Stored records
□ □ □ □ □ □ □

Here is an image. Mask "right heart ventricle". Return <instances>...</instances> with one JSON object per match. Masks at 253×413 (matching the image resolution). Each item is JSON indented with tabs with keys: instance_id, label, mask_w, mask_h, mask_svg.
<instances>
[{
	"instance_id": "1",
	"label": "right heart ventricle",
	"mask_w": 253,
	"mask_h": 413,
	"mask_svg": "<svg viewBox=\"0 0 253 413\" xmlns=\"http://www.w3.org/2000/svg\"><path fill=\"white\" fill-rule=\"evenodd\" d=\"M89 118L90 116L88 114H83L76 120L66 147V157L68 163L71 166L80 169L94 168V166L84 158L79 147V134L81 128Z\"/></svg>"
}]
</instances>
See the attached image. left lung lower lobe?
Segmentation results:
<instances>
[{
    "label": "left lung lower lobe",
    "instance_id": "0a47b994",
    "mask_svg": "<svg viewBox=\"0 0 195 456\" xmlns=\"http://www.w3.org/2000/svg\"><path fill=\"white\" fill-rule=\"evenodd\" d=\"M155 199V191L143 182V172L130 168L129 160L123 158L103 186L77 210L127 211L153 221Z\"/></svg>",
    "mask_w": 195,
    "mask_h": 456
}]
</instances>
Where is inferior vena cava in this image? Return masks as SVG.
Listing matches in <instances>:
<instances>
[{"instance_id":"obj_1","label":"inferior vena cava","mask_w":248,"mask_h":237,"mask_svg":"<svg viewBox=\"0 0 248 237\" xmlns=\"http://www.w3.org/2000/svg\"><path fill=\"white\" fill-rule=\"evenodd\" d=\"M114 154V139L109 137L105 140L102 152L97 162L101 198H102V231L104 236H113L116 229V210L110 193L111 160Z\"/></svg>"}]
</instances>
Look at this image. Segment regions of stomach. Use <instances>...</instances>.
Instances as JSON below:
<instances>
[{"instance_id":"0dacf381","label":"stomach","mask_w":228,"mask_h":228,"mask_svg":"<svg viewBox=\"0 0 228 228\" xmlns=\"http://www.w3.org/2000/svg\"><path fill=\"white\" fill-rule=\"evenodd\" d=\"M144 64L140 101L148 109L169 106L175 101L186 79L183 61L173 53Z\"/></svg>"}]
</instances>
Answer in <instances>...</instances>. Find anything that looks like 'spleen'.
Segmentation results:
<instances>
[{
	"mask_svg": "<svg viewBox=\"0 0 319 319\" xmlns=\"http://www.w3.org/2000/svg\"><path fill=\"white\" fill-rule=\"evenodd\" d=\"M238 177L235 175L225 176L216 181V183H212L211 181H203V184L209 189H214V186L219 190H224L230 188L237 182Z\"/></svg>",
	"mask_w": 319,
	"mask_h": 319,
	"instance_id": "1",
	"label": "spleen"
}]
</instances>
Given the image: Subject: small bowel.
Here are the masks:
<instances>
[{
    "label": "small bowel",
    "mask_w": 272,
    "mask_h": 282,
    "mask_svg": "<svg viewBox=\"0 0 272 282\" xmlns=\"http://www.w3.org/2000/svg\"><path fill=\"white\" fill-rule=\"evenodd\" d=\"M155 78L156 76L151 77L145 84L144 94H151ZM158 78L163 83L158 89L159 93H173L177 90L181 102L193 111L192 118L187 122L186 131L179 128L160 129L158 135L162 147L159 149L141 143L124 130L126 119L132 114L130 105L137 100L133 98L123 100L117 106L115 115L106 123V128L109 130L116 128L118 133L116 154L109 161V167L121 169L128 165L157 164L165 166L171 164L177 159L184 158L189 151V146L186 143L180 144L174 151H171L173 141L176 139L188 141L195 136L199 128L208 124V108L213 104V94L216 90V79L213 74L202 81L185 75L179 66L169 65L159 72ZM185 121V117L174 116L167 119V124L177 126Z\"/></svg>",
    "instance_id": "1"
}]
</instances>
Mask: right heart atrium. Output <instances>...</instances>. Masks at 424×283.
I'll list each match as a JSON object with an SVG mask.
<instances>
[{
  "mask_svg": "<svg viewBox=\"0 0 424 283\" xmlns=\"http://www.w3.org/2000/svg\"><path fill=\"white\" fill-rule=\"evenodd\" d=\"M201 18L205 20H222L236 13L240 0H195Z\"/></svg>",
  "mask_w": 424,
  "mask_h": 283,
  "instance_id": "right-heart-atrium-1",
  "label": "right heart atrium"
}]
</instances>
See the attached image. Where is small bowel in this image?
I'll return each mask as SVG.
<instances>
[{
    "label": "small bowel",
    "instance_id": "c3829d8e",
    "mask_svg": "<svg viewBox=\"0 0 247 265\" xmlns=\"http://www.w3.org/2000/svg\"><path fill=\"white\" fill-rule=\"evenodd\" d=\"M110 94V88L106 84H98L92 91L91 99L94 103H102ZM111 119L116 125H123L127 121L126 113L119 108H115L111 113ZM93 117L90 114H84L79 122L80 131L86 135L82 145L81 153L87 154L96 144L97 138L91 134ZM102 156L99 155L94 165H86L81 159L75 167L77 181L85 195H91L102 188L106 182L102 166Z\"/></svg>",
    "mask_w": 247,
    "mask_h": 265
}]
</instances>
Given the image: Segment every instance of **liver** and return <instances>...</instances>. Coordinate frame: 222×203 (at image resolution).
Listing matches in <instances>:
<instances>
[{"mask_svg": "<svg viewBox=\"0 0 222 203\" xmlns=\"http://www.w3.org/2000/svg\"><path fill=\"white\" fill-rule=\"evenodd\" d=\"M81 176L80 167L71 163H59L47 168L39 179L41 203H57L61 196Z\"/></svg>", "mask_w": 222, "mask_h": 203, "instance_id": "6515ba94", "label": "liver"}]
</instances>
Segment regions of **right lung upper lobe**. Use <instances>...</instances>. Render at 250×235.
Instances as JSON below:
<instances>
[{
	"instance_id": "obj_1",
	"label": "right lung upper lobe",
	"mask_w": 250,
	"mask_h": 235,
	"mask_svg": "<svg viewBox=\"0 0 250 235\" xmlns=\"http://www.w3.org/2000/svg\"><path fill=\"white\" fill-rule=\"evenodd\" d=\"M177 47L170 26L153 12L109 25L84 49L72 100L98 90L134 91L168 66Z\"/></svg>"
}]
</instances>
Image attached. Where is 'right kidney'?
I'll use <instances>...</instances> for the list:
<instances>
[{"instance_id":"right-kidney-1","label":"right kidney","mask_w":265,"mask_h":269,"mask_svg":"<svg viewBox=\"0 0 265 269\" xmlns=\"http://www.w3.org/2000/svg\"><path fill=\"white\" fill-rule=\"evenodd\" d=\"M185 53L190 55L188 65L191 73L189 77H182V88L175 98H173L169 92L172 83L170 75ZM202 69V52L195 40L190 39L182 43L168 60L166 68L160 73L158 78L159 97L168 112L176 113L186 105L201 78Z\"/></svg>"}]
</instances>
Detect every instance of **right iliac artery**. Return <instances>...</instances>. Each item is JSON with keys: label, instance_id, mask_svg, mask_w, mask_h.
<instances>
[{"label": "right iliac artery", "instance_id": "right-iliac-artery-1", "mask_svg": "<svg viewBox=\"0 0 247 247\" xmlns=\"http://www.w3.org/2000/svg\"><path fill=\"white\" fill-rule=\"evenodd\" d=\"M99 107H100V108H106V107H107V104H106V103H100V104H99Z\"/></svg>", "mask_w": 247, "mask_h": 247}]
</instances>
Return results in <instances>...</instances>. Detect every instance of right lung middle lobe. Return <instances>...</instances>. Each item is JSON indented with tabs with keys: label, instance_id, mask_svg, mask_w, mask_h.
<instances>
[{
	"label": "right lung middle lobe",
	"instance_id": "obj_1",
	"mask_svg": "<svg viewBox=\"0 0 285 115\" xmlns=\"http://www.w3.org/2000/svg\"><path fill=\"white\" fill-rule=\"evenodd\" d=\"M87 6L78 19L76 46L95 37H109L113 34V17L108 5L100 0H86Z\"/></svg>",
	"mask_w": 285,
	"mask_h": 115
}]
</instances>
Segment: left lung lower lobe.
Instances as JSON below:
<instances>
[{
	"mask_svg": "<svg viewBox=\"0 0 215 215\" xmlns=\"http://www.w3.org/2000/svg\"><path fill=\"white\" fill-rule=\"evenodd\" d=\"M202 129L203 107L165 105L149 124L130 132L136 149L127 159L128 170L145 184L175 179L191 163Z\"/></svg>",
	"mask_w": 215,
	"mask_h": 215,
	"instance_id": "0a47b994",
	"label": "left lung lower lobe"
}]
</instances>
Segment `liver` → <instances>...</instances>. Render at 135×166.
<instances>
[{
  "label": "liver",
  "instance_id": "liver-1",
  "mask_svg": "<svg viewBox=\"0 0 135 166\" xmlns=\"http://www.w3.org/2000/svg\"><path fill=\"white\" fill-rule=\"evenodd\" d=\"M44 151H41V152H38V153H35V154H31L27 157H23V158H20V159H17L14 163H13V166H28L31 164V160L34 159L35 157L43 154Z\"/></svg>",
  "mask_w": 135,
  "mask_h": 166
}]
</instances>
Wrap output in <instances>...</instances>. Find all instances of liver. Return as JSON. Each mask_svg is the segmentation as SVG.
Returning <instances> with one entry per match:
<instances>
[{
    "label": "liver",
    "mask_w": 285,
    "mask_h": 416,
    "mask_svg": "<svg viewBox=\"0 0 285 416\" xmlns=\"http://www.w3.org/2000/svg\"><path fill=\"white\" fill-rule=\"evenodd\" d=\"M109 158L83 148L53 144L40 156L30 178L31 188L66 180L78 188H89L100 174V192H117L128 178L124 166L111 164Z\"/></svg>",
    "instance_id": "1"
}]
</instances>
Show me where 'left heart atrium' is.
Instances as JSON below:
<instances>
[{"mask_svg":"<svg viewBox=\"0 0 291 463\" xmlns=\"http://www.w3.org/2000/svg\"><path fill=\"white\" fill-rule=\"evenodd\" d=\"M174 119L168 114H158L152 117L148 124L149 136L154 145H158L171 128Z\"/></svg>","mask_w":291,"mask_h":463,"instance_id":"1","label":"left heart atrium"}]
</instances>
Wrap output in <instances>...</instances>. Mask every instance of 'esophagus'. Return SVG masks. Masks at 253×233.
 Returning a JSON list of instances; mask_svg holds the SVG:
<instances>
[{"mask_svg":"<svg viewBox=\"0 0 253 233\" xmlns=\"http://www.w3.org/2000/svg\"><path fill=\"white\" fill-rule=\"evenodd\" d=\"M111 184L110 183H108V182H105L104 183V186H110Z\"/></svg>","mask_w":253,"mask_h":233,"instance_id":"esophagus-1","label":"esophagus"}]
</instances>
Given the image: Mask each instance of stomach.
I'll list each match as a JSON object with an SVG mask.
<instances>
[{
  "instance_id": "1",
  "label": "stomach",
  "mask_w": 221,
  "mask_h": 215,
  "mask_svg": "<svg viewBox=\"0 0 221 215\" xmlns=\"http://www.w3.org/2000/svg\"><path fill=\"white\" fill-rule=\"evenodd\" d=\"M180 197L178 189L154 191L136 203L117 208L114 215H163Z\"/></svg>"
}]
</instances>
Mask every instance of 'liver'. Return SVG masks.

□ □ □ □ □ □ □

**GIVEN TASK**
State how many lines of the entries above contain the string "lobe", with case counting. Give only the number.

**SOLUTION**
8